[Page extract — start]

Child at an unrecognized Bedouin village, Negev Desert, Israel.

Physicians for Human Rights under a CC Licence

Last Monday, the High Follow-Up Committee for Arab citizens in Israel called Palestinians from the Arab sector of Israel, the West Bank and Gaza to hold a general strike and demonstrations in an act of solidarity against what could be the largest mass eviction of Palestinian citizens of Israel in over 60 years.

Despite the clouds of tear gas and the stench of skunk water, despite injuries and arrests, and despite the outrage of the international community, throughout the day thousands of protesters continued to voice their anger at the probable fate of the Bedouin population.

The Israeli government is not listening.

The Prawer Plan calls for the expulsion of between 40,000 and 70,000 Bedouin citizens of Israel from 35 unrecognized villages, forcibly removing them from their ancestral homes, and depriving them of the right to retain any claim to their land. Implementation of the Plan will result in the destruction of the villages and confiscation of 210,040 acres.

[Page extract — finish]

*What to work on:*
According to the excerpt above, how many unrecognized villages would the Prawer Plan remove Bedouin citizens from?

[Recorded information — start]

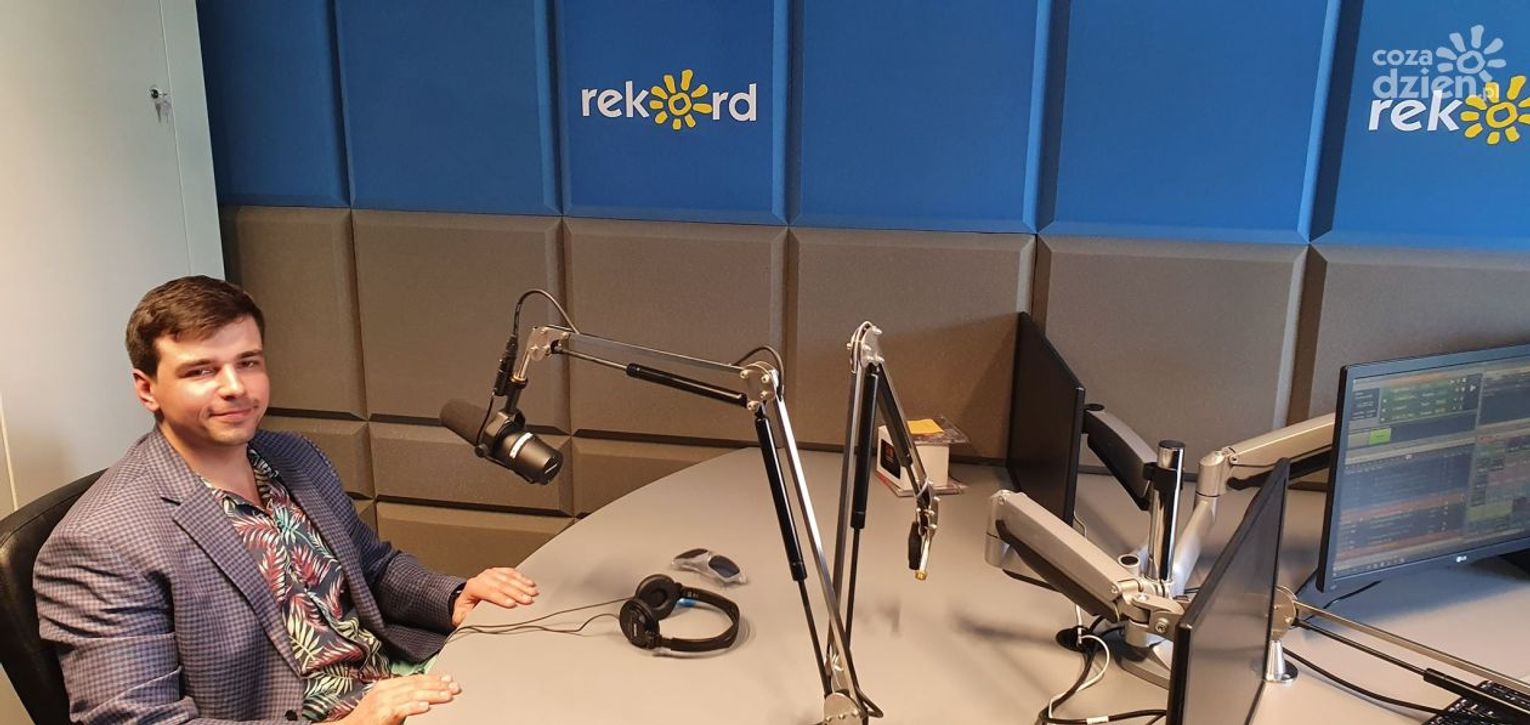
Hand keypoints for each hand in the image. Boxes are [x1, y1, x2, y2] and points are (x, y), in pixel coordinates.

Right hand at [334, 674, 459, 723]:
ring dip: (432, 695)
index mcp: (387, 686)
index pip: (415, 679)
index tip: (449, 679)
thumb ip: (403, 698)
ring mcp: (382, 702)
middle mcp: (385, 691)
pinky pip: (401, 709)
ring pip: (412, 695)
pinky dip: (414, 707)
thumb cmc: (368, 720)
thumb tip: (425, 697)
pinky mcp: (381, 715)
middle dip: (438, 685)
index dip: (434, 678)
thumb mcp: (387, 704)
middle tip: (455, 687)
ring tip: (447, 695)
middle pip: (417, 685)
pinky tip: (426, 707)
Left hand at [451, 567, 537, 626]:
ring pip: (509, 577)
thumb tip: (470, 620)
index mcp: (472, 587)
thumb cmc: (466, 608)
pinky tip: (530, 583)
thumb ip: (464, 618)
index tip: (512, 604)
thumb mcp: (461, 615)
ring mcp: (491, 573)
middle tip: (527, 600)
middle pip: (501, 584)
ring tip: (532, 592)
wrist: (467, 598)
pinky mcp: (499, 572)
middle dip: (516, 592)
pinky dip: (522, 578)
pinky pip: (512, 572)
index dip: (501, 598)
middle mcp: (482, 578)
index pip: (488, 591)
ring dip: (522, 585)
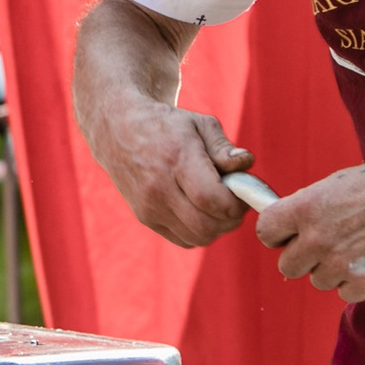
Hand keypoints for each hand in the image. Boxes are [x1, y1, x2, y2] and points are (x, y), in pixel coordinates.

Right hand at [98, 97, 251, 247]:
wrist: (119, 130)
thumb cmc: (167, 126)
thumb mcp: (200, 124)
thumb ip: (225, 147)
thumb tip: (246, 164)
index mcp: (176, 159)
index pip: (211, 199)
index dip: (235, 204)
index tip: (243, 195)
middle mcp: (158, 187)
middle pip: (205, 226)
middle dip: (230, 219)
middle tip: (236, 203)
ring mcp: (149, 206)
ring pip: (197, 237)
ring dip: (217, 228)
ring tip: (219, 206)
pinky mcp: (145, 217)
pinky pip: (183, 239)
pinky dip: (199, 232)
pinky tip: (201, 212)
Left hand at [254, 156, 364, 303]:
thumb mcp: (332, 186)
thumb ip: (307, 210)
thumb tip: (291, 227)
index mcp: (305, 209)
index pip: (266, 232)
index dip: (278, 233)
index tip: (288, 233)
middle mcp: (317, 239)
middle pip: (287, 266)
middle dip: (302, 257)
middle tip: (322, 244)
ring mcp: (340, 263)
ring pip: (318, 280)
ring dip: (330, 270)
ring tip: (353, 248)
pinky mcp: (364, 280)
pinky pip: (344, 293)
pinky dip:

[Recorded information — finish]

*Response to the exercise:*
35 unrecognized villages.